孤独とは

 10代後半から、孤独を感じることが出来るようになったと思う。

 それまでは、友だちがいつも傍にいたし、勉強や部活、遊びで忙しかった。

 高校生になってから、勉強する意味、そして社会に出てから何をするかを本格的に考え始めて、物事の本質を意識するようになった。

 歌の文句で「人混みに流される孤独」などを認識するようになったと思う。

 自分の深い部分にある葛藤を話すことができず、誰にもm理解されない、と感じることを孤独と呼ぶのだと、多分歌で知った。

 将来への漠然としtあ不安を感じるようになったのも、そのころである。

 自分は元々流行に鈍感な田舎者だったので、高校生になって初めて自宅で音楽をかけて聞く、という文化に出会った。

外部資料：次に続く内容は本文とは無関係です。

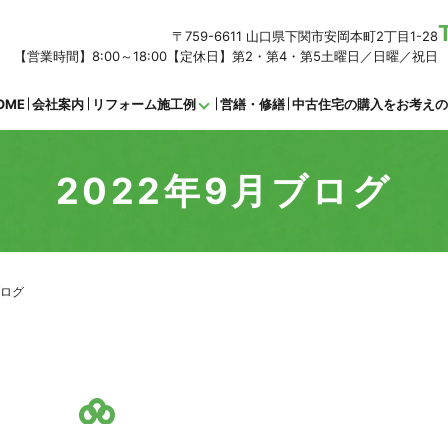
〒759-6611 山口県下関市安岡本町2丁目1-28
【営業時間】8:00～18:00【定休日】第2・第4・第5土曜日／日曜／祝日
OME
会社案内
リフォーム施工例
営繕・修繕
中古住宅の購入をお考え
2022年9月ブログ
ブログ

 若者が聞く音楽を、自分の部屋に持ち帰ってみると、ある程度は悩みを共有できた。

「ああ。自分と同じことを考えてる」

 と思えるアーティストもいたので、ちょっと安心できて繰り返し聞いた。

 そんなときアーティストは孤独を歌っていた。

 独身時代が長かったが、仕事したり資格取得の勉強をしたり、かなり本格的に運動もしていたのでいつも肉体的にも精神的にもいっぱいいっぱいで、孤独を感じることはあまりなかった。

 家庭を持ったのは、ギリギリ安全に子どもができる歳だったが、タイミングは良かったと思う。

 今は穏やかな家庭に満足している。

 こうして、自分のことにも目を向けるようになってきて、筆を取るようになった。